What the task asks - Copy everything from "Using Computerized Management" down to "the right time." in the condition-based asset management text below, word for word.

+++ Document text

Managing Assets Using Condition Based Management
The condition-based management is the most complex of the approaches introduced in Section 4.2 and requires a commitment to the collection of reliable inventory and condition information over an extended period and the of condition models to predict future deterioration to evaluate the type and timing of various treatment actions in terms of risk and performance.
Using Computerized Management Systems to Optimize Life Cycle Management
For condition-based analysis, computerized management systems are valuable tools for evaluating life cycle strategies. Computerized systems support the larger life cycle management process by providing relevant, reliable information and analysis results to decision makers at the right time.
Condition-based management is common for pavement and bridge assets. Often pavement and bridge decision making is supported by a computerized system that is used to support optimized life cycle management. The results from this analysis provide insights into optimal life cycle strategies for all network assets or for a specific group of assets. These models can be configured to include the effects, maintenance, preservation, rehabilitation, and reconstruction actions. Depending on the type of condition-based modeling approach, uncertainty can also be included.
Various life cycle scenarios can be generated by modifying one or more variables in the analysis. By running multiple network-level scenarios and comparing the results, pavement and bridge management systems can identify viable life cycle strategies and help an agency select the strategy that best achieves the stated objectives.

++++++
+++ Available data

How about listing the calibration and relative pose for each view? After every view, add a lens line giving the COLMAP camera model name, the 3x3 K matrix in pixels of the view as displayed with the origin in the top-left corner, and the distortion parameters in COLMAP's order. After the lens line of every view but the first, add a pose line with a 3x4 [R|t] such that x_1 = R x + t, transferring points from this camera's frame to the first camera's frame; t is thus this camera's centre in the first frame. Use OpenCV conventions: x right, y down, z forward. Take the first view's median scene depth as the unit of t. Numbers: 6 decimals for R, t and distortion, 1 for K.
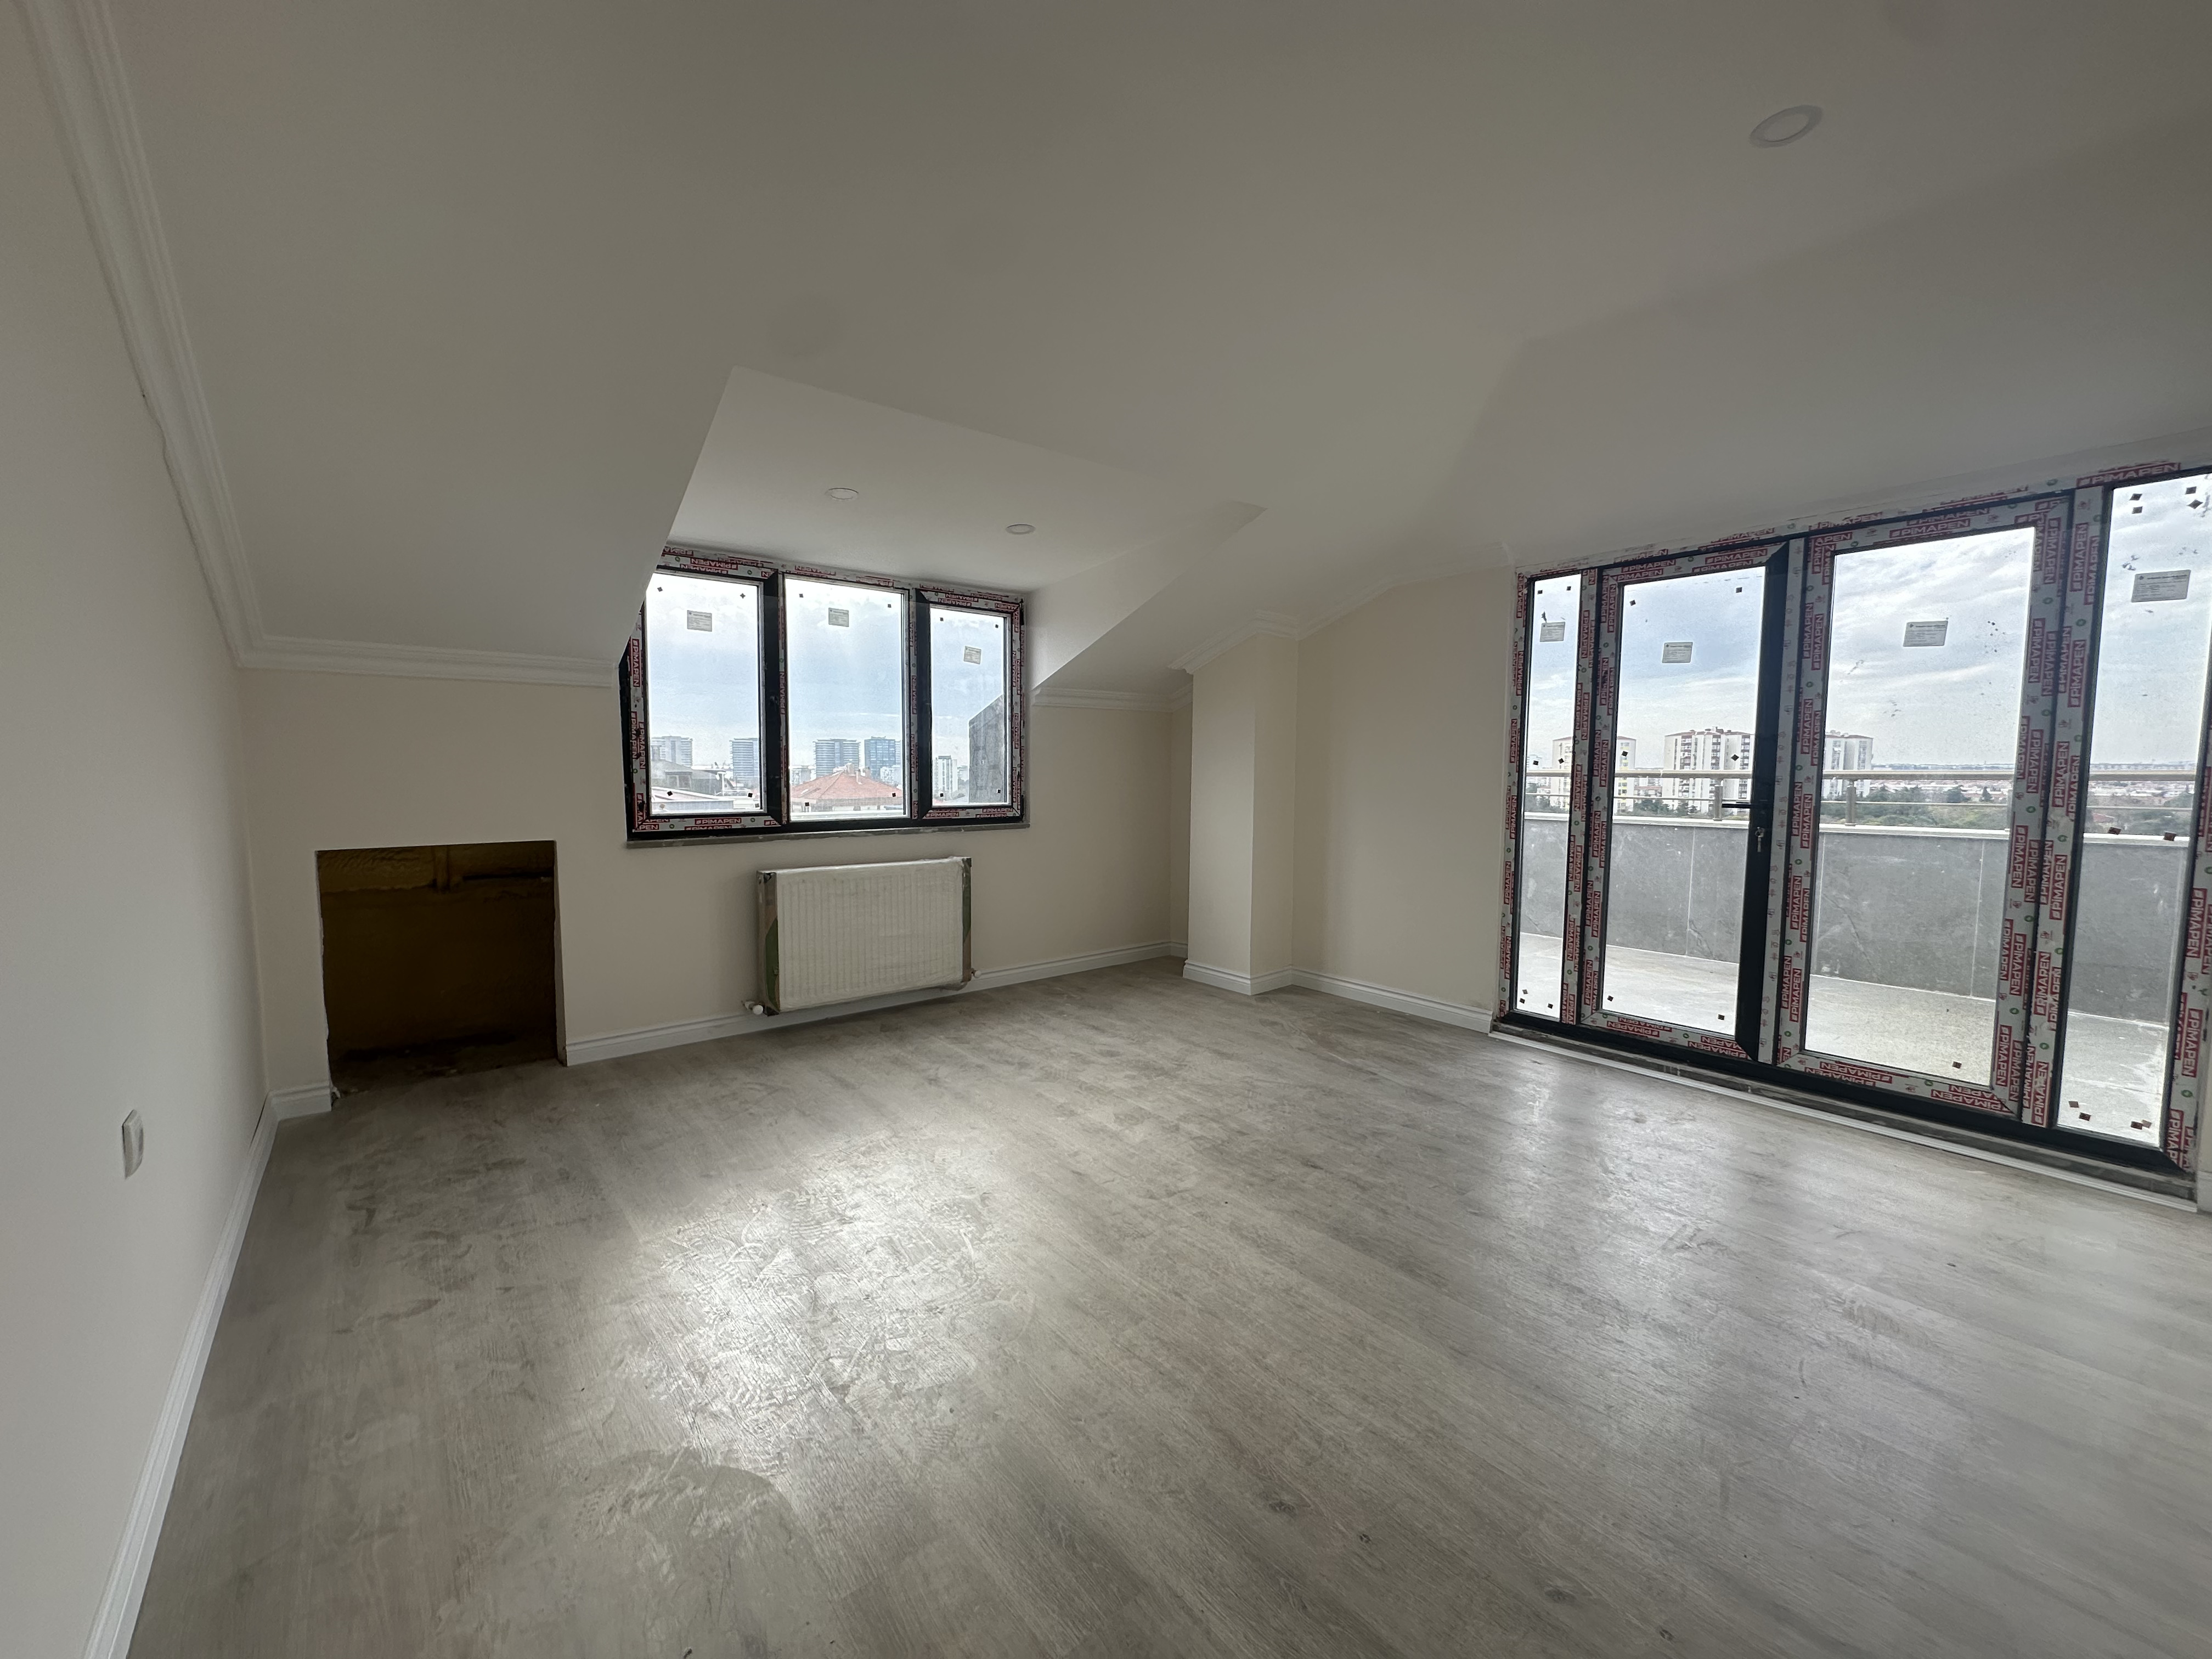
lens RADIAL K [[885.4, 0, 1103.8], [0, 885.4, 828.2], [0, 0, 1]] dist [-0.004115, 0.000818]
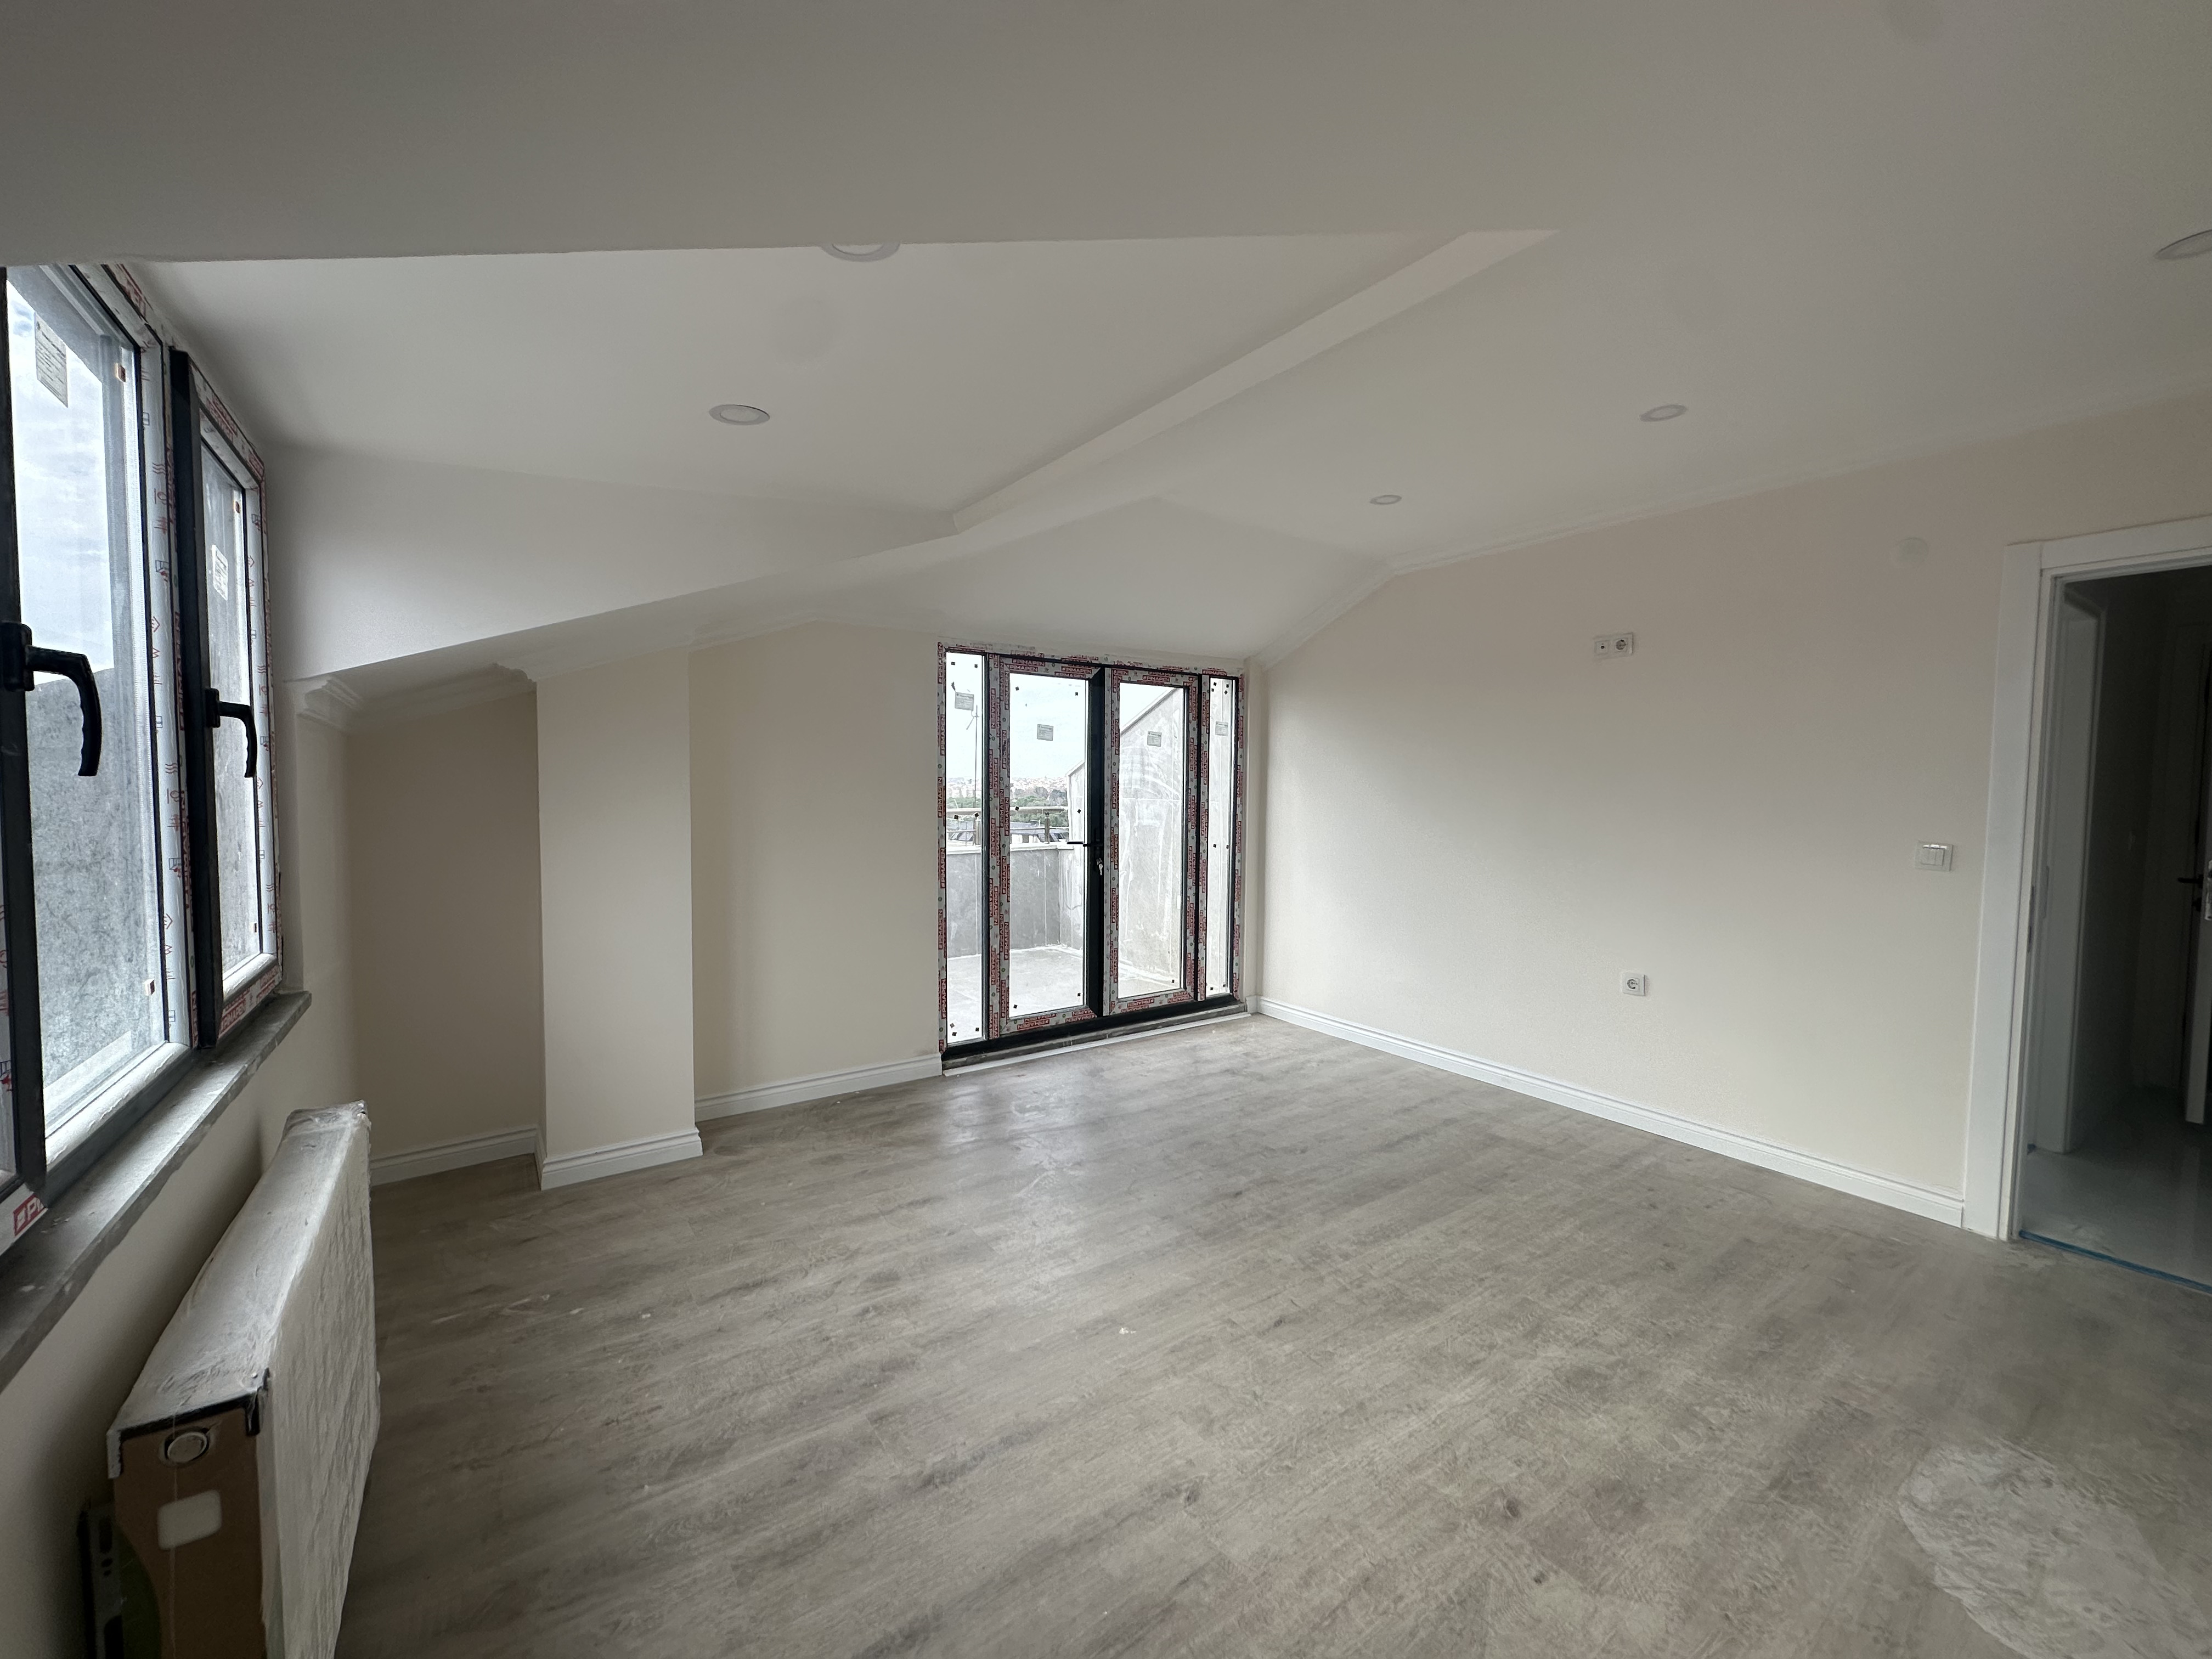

++++++

Task solution -
Using Computerized Management Systems to Optimize Life Cycle Management
For condition-based analysis, computerized management systems are valuable tools for evaluating life cycle strategies. Computerized systems support the larger life cycle management process by providing relevant, reliable information and analysis results to decision makers at the right time.